« Canción sin nombre » : Le drame poétique du bébé sans nom

Avec Canción sin nombre, la réalisatrice péruvienne Melina León signe un premier film touchant et sombre. À travers le personnage de Georgina, le long-métrage revient sur une affaire de trafic d’enfants dans le Pérou des années 80.

Un jour, Ismael, le père de la réalisatrice, reçoit l’appel d’une femme qui parle espagnol avec l’accent français. Elle veut le remercier. Journaliste pour le quotidien péruvien República, dans les années 80, il a révélé le vol organisé de bébés de jeunes femmes pauvres. La femme au téléphone est Céline Giraud, arrachée des années auparavant à sa mère et adoptée par des Français.

D’après une histoire vraie 

Cet appel téléphonique est à l’origine de Canción sin nombre, “la chanson sans nom”. Dans un Pérou ravagé par la crise économique et les attentats du Sentier lumineux, Georgina, 20 ans et enceinte, vend des pommes de terre au marché pour survivre. Lorsqu’elle entend une publicité à la radio pour une clinique obstétrique gratuite de Lima, elle saute sur l’occasion et dans un bus, direction la capitale. Ni le spectateur, ni Georgina ne verra sa fille, qui lui est retirée dès l’accouchement. Le lendemain, la clinique a disparu. Pamela Mendoza, qui a pris 17 kilos pour le rôle, joue avec hargne le désespoir de la jeune mère. 

Ignorée par les autorités, Georgina décide de rendre publique son histoire et trouve de l’aide auprès de Pedro (Tommy Párraga) un jeune et timide journaliste. Il déroule alors le fil d’une affaire qui implique jusqu’au système judiciaire du pays. D’autres intrigues, toutes aussi passionnantes, s’ajoute ensuite à la principale. Cependant, la subtilité de leur mise en place peut être déconcertante et certaines questions restent sans réponses.

Noir et blanc

Malgré le format 4/3, presque carré, et l’absence de couleurs, ce film n’aurait pas pu être réalisé à une autre époque. De fait, il aborde les thèmes contemporains de l’oppression et du mépris des catégorie marginalisées de la population péruvienne à travers les personnages de Georgina, indigène, et de Pedro, homosexuel. 
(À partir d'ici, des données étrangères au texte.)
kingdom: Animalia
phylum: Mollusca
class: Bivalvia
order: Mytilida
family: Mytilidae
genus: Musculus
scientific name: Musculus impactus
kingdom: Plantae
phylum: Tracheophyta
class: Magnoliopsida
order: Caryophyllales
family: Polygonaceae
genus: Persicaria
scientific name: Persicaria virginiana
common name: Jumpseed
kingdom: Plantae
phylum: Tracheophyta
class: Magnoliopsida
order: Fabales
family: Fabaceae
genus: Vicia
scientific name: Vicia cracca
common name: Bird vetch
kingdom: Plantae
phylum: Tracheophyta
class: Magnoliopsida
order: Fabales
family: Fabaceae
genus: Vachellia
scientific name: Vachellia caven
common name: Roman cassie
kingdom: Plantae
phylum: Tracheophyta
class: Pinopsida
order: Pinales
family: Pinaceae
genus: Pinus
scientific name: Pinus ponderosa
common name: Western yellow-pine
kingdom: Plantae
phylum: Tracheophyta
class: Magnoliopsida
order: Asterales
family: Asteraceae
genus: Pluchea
Les paysages désertiques des Andes, filmés en hiver, sont rendus lunaires par le noir et blanc du film. Le cadrage à la précision millimétrique offre de beaux plans qui traînent parfois un peu en longueur. Mais la lenteur poétique du film est entrecoupée de magnifiques cérémonies traditionnelles en musique quechua et costumes majestueux. 

Après des problèmes de financement, le projet a mis près de 10 ans à être réalisé. L’équipe du film a même dû lancer une cagnotte de crowdfunding et la réalisatrice a fini le montage elle-même par manque d’argent. Un acharnement qui a porté ses fruits : Melina León est à présent la première femme péruvienne à avoir projeté son film au festival de Cannes.